Recorded data:

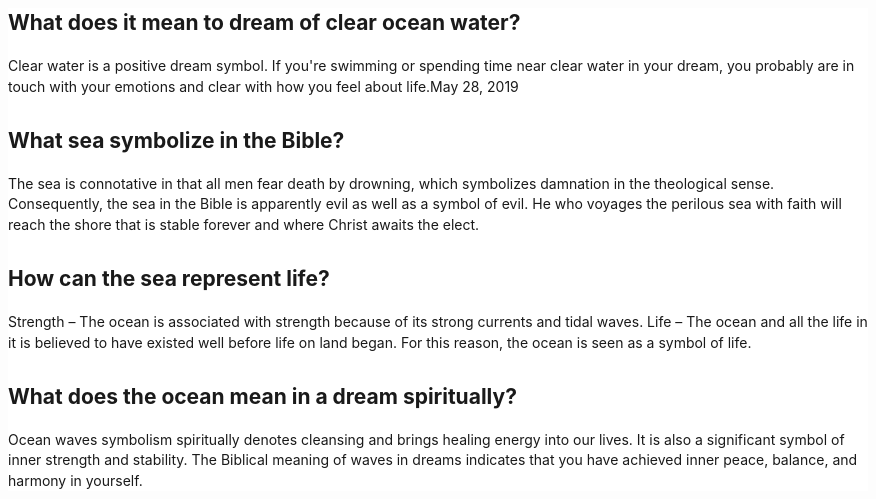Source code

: ## What does it mean to dream of clear ocean water?
Clear water is a positive dream symbol. If you're swimming or spending time near clear water in your dream, you probably are in touch with your emotions and clear with how you feel about life.May 28, 2019

## What sea symbolize in the Bible?
The sea is connotative in that all men fear death by drowning, which symbolizes damnation in the theological sense. Consequently, the sea in the Bible is apparently evil as well as a symbol of evil. He who voyages the perilous sea with faith will reach the shore that is stable forever and where Christ awaits the elect.

## How can the sea represent life?
Strength – The ocean is associated with strength because of its strong currents and tidal waves. Life – The ocean and all the life in it is believed to have existed well before life on land began. For this reason, the ocean is seen as a symbol of life.

## What does the ocean mean in a dream spiritually?
Ocean waves symbolism spiritually denotes cleansing and brings healing energy into our lives. It is also a significant symbol of inner strength and stability. The Biblical meaning of waves in dreams indicates that you have achieved inner peace, balance, and harmony in yourself.

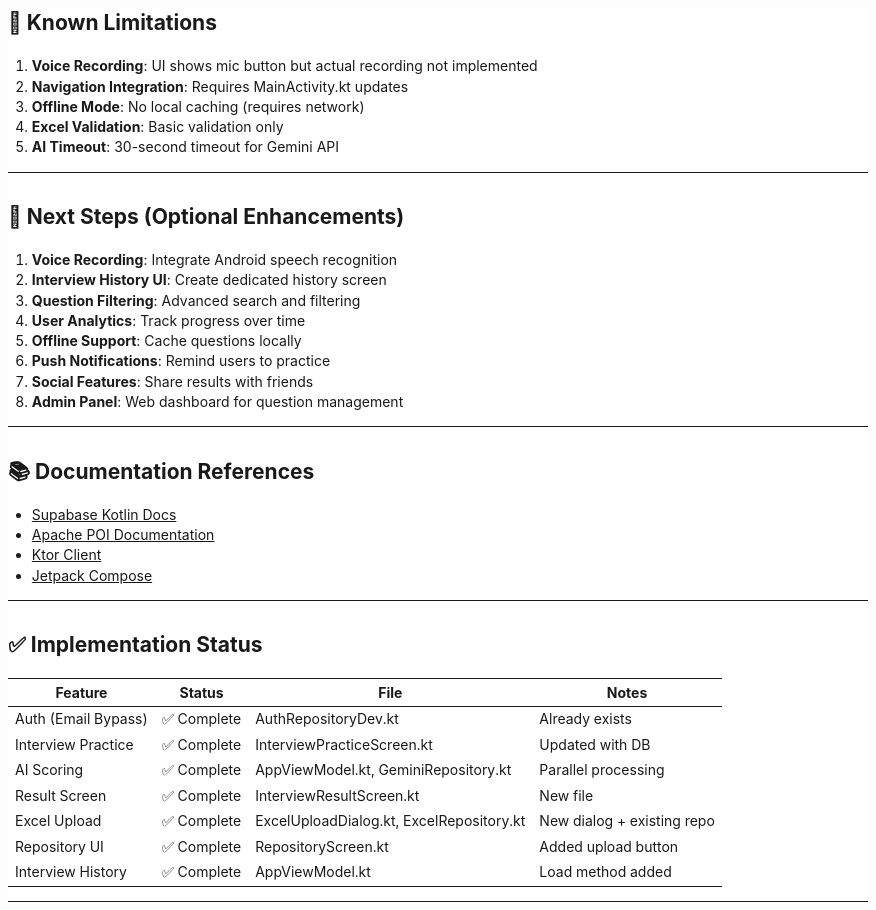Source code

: 
## 🐛 Known Limitations

1. **Voice Recording**: UI shows mic button but actual recording not implemented
2. **Navigation Integration**: Requires MainActivity.kt updates
3. **Offline Mode**: No local caching (requires network)
4. **Excel Validation**: Basic validation only
5. **AI Timeout**: 30-second timeout for Gemini API

---

## 🚀 Next Steps (Optional Enhancements)

1. **Voice Recording**: Integrate Android speech recognition
2. **Interview History UI**: Create dedicated history screen
3. **Question Filtering**: Advanced search and filtering
4. **User Analytics**: Track progress over time
5. **Offline Support**: Cache questions locally
6. **Push Notifications**: Remind users to practice
7. **Social Features**: Share results with friends
8. **Admin Panel**: Web dashboard for question management

---

## 📚 Documentation References

- [Supabase Kotlin Docs](https://supabase.com/docs/reference/kotlin/introduction)
- [Apache POI Documentation](https://poi.apache.org/components/spreadsheet/)
- [Ktor Client](https://ktor.io/docs/getting-started-ktor-client.html)
- [Jetpack Compose](https://developer.android.com/jetpack/compose)

---

## ✅ Implementation Status

| Feature | Status | File | Notes |
|---------|--------|------|-------|
| Auth (Email Bypass) | ✅ Complete | AuthRepositoryDev.kt | Already exists |
| Interview Practice | ✅ Complete | InterviewPracticeScreen.kt | Updated with DB |
| AI Scoring | ✅ Complete | AppViewModel.kt, GeminiRepository.kt | Parallel processing |
| Result Screen | ✅ Complete | InterviewResultScreen.kt | New file |
| Excel Upload | ✅ Complete | ExcelUploadDialog.kt, ExcelRepository.kt | New dialog + existing repo |
| Repository UI | ✅ Complete | RepositoryScreen.kt | Added upload button |
| Interview History | ✅ Complete | AppViewModel.kt | Load method added |

---
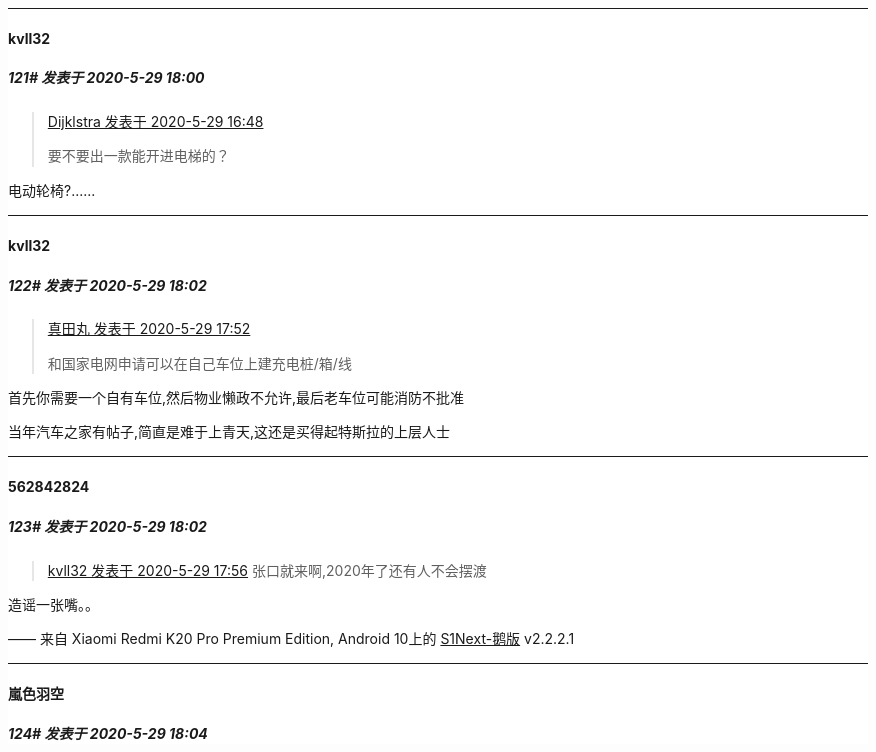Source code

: 


*****

####  kvll32  
##### 121#       发表于 2020-5-29 18:00



<blockquote><a href="httphttps://bbs.saraba1st.com/2b/forum.php?mod=redirect&amp;goto=findpost&amp;pid=47603901&amp;ptid=1938369" target="_blank">Dijklstra 发表于 2020-5-29 16:48</a>

要不要出一款能开进电梯的？</blockquote>
电动轮椅?......







*****

####  kvll32  
##### 122#       发表于 2020-5-29 18:02



<blockquote><a href="httphttps://bbs.saraba1st.com/2b/forum.php?mod=redirect&amp;goto=findpost&amp;pid=47604901&amp;ptid=1938369" target="_blank">真田丸 发表于 2020-5-29 17:52</a>

和国家电网申请可以在自己车位上建充电桩/箱/线</blockquote>
首先你需要一个自有车位,然后物业懒政不允许,最后老车位可能消防不批准

当年汽车之家有帖子,简直是难于上青天,这还是买得起特斯拉的上层人士







*****

####  562842824  
##### 123#       发表于 2020-5-29 18:02



<blockquote><a href="httphttps://bbs.saraba1st.com/2b/forum.php?mod=redirect&amp;goto=findpost&amp;pid=47604949&amp;ptid=1938369" target="_blank">kvll32 发表于 2020-5-29 17:56</a>
张口就来啊,2020年了还有人不会摆渡</blockquote>
造谣一张嘴。。

—— 来自 Xiaomi Redmi K20 Pro Premium Edition, Android 10上的 [S1Next-鹅版](https://github.com/ykrank/S1-Next/releases) v2.2.2.1







*****

####  嵐色羽空  
##### 124#       发表于 2020-5-29 18:04
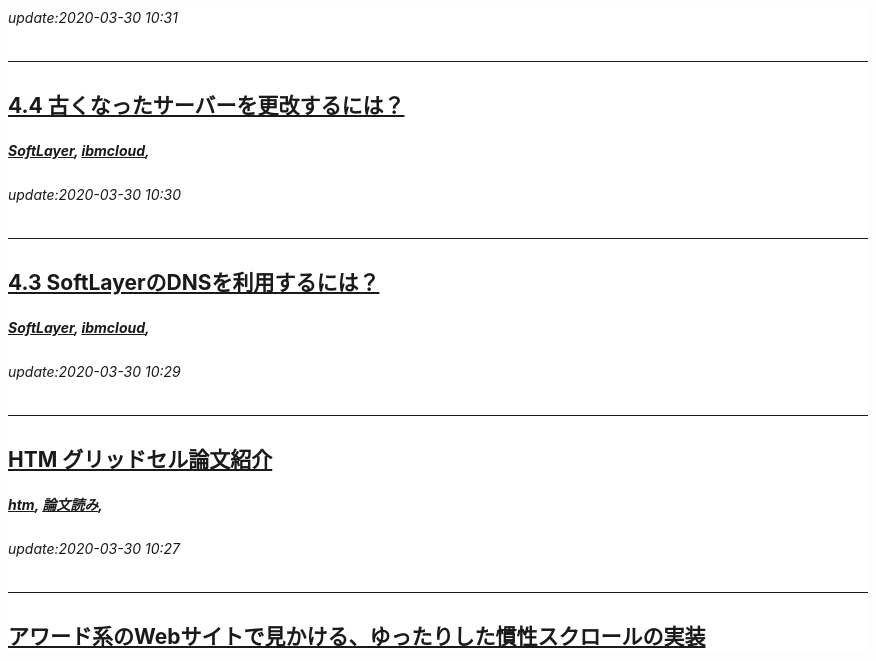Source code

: ###### update:2020-03-30 10:31
---
## [4.4 古くなったサーバーを更改するには？](https://qiita.com/slguide-archive/items/b69d7c9cb4e1be9ff8de)
##### [SoftLayer](https://qiita.com/tags/SoftLayer), [ibmcloud](https://qiita.com/tags/ibmcloud), 
###### update:2020-03-30 10:30
---
## [4.3 SoftLayerのDNSを利用するには？](https://qiita.com/slguide-archive/items/27b7ca2d7f42146253f5)
##### [SoftLayer](https://qiita.com/tags/SoftLayer), [ibmcloud](https://qiita.com/tags/ibmcloud), 
###### update:2020-03-30 10:29
---
## [HTM グリッドセル論文紹介](https://qiita.com/literacynor/items/9cdf843399a4ae6d3a6f)
##### [htm](https://qiita.com/tags/htm), [論文読み](https://qiita.com/tags/論文読み), 
###### update:2020-03-30 10:27
---
## [アワード系のWebサイトで見かける、ゆったりした慣性スクロールの実装](https://qiita.com/nishinoshake/items/f6cbe1cc81d1c179cf0d)
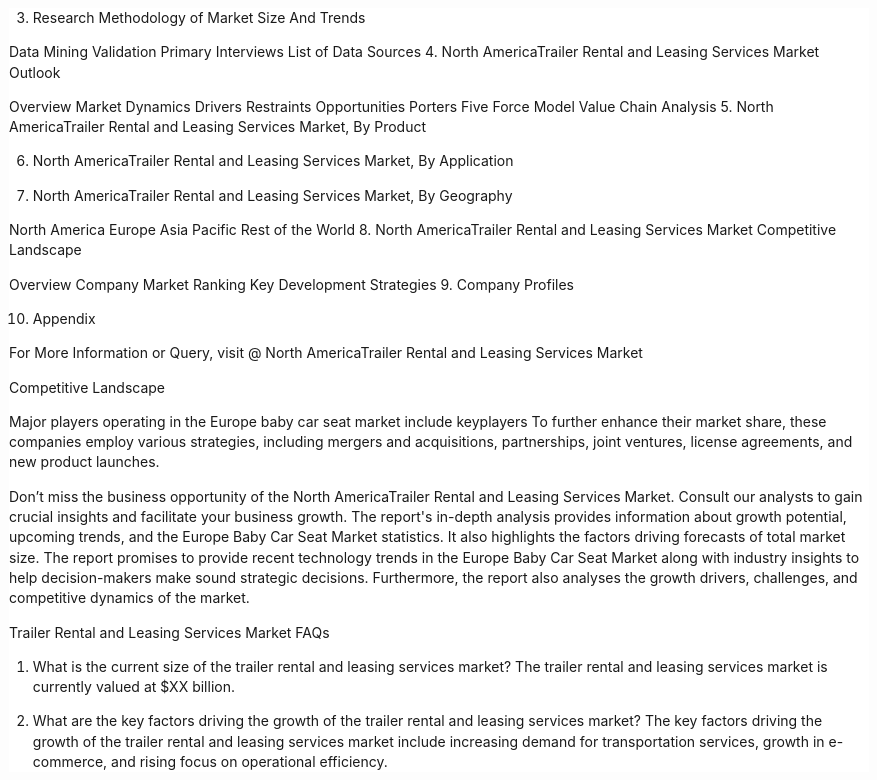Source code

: 3. Research Methodology of Market Size And Trends

Data Mining
Validation
Primary Interviews
List of Data Sources
4. North AmericaTrailer Rental and Leasing Services Market Outlook

Overview
Market Dynamics
Drivers
Restraints
Opportunities
Porters Five Force Model
Value Chain Analysis
5. North AmericaTrailer Rental and Leasing Services Market, By Product

6. North AmericaTrailer Rental and Leasing Services Market, By Application

7. North AmericaTrailer Rental and Leasing Services Market, By Geography

North America
Europe
Asia Pacific
Rest of the World
8. North AmericaTrailer Rental and Leasing Services Market Competitive Landscape

Overview
Company Market Ranking
Key Development Strategies
9. Company Profiles

10. Appendix

For More Information or Query, visit @ North AmericaTrailer Rental and Leasing Services Market

Competitive Landscape

Major players operating in the Europe baby car seat market include keyplayers To further enhance their market share, these companies employ various strategies, including mergers and acquisitions, partnerships, joint ventures, license agreements, and new product launches.

Don’t miss the business opportunity of the North AmericaTrailer Rental and Leasing Services Market. Consult our analysts to gain crucial insights and facilitate your business growth.
The report's in-depth analysis provides information about growth potential, upcoming trends, and the Europe Baby Car Seat Market statistics. It also highlights the factors driving forecasts of total market size. The report promises to provide recent technology trends in the Europe Baby Car Seat Market along with industry insights to help decision-makers make sound strategic decisions. Furthermore, the report also analyses the growth drivers, challenges, and competitive dynamics of the market.

Trailer Rental and Leasing Services Market FAQs
1. What is the current size of the trailer rental and leasing services market?
The trailer rental and leasing services market is currently valued at $XX billion.

2. What are the key factors driving the growth of the trailer rental and leasing services market?
The key factors driving the growth of the trailer rental and leasing services market include increasing demand for transportation services, growth in e-commerce, and rising focus on operational efficiency.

What to do: Could you reproduce all of the records above with "Voice Recording" changed to "Audio Capture" and everything else left the same, omitting the pictures?

Completed exercise:
Source code

: ## What does it mean to dream of clear ocean water?
Clear water is a positive dream symbol. If you're swimming or spending time near clear water in your dream, you probably are in touch with your emotions and clear with how you feel about life.May 28, 2019

## What sea symbolize in the Bible?
The sea is connotative in that all men fear death by drowning, which symbolizes damnation in the theological sense. Consequently, the sea in the Bible is apparently evil as well as a symbol of evil. He who voyages the perilous sea with faith will reach the shore that is stable forever and where Christ awaits the elect.

## How can the sea represent life?
Strength – The ocean is associated with strength because of its strong currents and tidal waves. Life – The ocean and all the life in it is believed to have existed well before life on land began. For this reason, the ocean is seen as a symbol of life.

## What does the ocean mean in a dream spiritually?
Ocean waves symbolism spiritually denotes cleansing and brings healing energy into our lives. It is also a significant symbol of inner strength and stability. The Biblical meaning of waves in dreams indicates that you have achieved inner peace, balance, and harmony in yourself.

Source code

: 
## 🐛 Known Limitations

1. **Audio Capture**: UI shows mic button but actual recording not implemented
2. **Navigation Integration**: Requires MainActivity.kt updates
3. **Offline Mode**: No local caching (requires network)
4. **Excel Validation**: Basic validation only
5. **AI Timeout**: 30-second timeout for Gemini API

---

## 🚀 Next Steps (Optional Enhancements)

1. **Audio Capture**: Integrate Android speech recognition
2. **Interview History UI**: Create dedicated history screen
3. **Question Filtering**: Advanced search and filtering
4. **User Analytics**: Track progress over time
5. **Offline Support**: Cache questions locally
6. **Push Notifications**: Remind users to practice
7. **Social Features**: Share results with friends
8. **Admin Panel**: Web dashboard for question management

---

## 📚 Documentation References

- [Supabase Kotlin Docs](https://supabase.com/docs/reference/kotlin/introduction)
- [Apache POI Documentation](https://poi.apache.org/components/spreadsheet/)
- [Ktor Client](https://ktor.io/docs/getting-started-ktor-client.html)
- [Jetpack Compose](https://developer.android.com/jetpack/compose)

---

## ✅ Implementation Status

| Feature | Status | File | Notes |
|---------|--------|------|-------|
| Auth (Email Bypass) | ✅ Complete | AuthRepositoryDev.kt | Already exists |
| Interview Practice | ✅ Complete | InterviewPracticeScreen.kt | Updated with DB |
| AI Scoring | ✅ Complete | AppViewModel.kt, GeminiRepository.kt | Parallel processing |
| Result Screen | ✅ Complete | InterviewResultScreen.kt | New file |
| Excel Upload | ✅ Complete | ExcelUploadDialog.kt, ExcelRepository.kt | New dialog + existing repo |
| Repository UI | ✅ Complete | RepositoryScreen.kt | Added upload button |
| Interview History | ✅ Complete | AppViewModel.kt | Load method added |

---
Source code

: 


*****

####  kvll32  
##### 121#       发表于 2020-5-29 18:00



<blockquote><a href="httphttps://bbs.saraba1st.com/2b/forum.php?mod=redirect&amp;goto=findpost&amp;pid=47603901&amp;ptid=1938369" target="_blank">Dijklstra 发表于 2020-5-29 16:48</a>

要不要出一款能开进电梯的？</blockquote>
电动轮椅?......







*****

####  kvll32  
##### 122#       发表于 2020-5-29 18:02



<blockquote><a href="httphttps://bbs.saraba1st.com/2b/forum.php?mod=redirect&amp;goto=findpost&amp;pid=47604901&amp;ptid=1938369" target="_blank">真田丸 发表于 2020-5-29 17:52</a>

和国家电网申请可以在自己车位上建充电桩/箱/线</blockquote>
首先你需要一个自有车位,然后物业懒政不允许,最后老车位可能消防不批准

当年汽车之家有帖子,简直是难于上青天,这还是买得起特斯拉的上层人士







*****

####  562842824  
##### 123#       发表于 2020-5-29 18:02



<blockquote><a href="httphttps://bbs.saraba1st.com/2b/forum.php?mod=redirect&amp;goto=findpost&amp;pid=47604949&amp;ptid=1938369" target="_blank">kvll32 发表于 2020-5-29 17:56</a>
张口就来啊,2020年了还有人不会摆渡</blockquote>
造谣一张嘴。。

—— 来自 Xiaomi Redmi K20 Pro Premium Edition, Android 10上的 [S1Next-鹅版](https://github.com/ykrank/S1-Next/releases) v2.2.2.1







*****

####  嵐色羽空  
##### 124#       发表于 2020-5-29 18:04
Source code

: ###### update:2020-03-30 10:31
---
## [4.4 古くなったサーバーを更改するには？](https://qiita.com/slguide-archive/items/b69d7c9cb4e1be9ff8de)
##### [SoftLayer](https://qiita.com/tags/SoftLayer), [ibmcloud](https://qiita.com/tags/ibmcloud), 
###### update:2020-03-30 10:30
---
## [4.3 SoftLayerのDNSを利用するには？](https://qiita.com/slguide-archive/items/27b7ca2d7f42146253f5)
##### [SoftLayer](https://qiita.com/tags/SoftLayer), [ibmcloud](https://qiita.com/tags/ibmcloud), 
###### update:2020-03-30 10:29
---
## [HTM グリッドセル論文紹介](https://qiita.com/literacynor/items/9cdf843399a4ae6d3a6f)
##### [htm](https://qiita.com/tags/htm), [論文読み](https://qiita.com/tags/論文読み), 
###### update:2020-03-30 10:27
---
## [アワード系のWebサイトで見かける、ゆったりした慣性スクロールの実装](https://qiita.com/nishinoshake/items/f6cbe1cc81d1c179cf0d)
Source code

: 3. Research Methodology of Market Size And Trends

Data Mining
Validation
Primary Interviews
List of Data Sources
4. North AmericaTrailer Rental and Leasing Services Market Outlook

Overview
Market Dynamics
Drivers
Restraints
Opportunities
Porters Five Force Model
Value Chain Analysis
5. North AmericaTrailer Rental and Leasing Services Market, By Product

6. North AmericaTrailer Rental and Leasing Services Market, By Application

7. North AmericaTrailer Rental and Leasing Services Market, By Geography

North America
Europe
Asia Pacific
Rest of the World
8. North AmericaTrailer Rental and Leasing Services Market Competitive Landscape

Overview
Company Market Ranking
Key Development Strategies
9. Company Profiles

10. Appendix

For More Information or Query, visit @ North AmericaTrailer Rental and Leasing Services Market

Competitive Landscape

Major players operating in the Europe baby car seat market include keyplayers To further enhance their market share, these companies employ various strategies, including mergers and acquisitions, partnerships, joint ventures, license agreements, and new product launches.

Don’t miss the business opportunity of the North AmericaTrailer Rental and Leasing Services Market. Consult our analysts to gain crucial insights and facilitate your business growth.
The report's in-depth analysis provides information about growth potential, upcoming trends, and the Europe Baby Car Seat Market statistics. It also highlights the factors driving forecasts of total market size. The report promises to provide recent technology trends in the Europe Baby Car Seat Market along with industry insights to help decision-makers make sound strategic decisions. Furthermore, the report also analyses the growth drivers, challenges, and competitive dynamics of the market.

Trailer Rental and Leasing Services Market FAQs
1. What is the current size of the trailer rental and leasing services market?
The trailer rental and leasing services market is currently valued at $XX billion.

2. What are the key factors driving the growth of the trailer rental and leasing services market?
The key factors driving the growth of the trailer rental and leasing services market include increasing demand for transportation services, growth in e-commerce, and rising focus on operational efficiency.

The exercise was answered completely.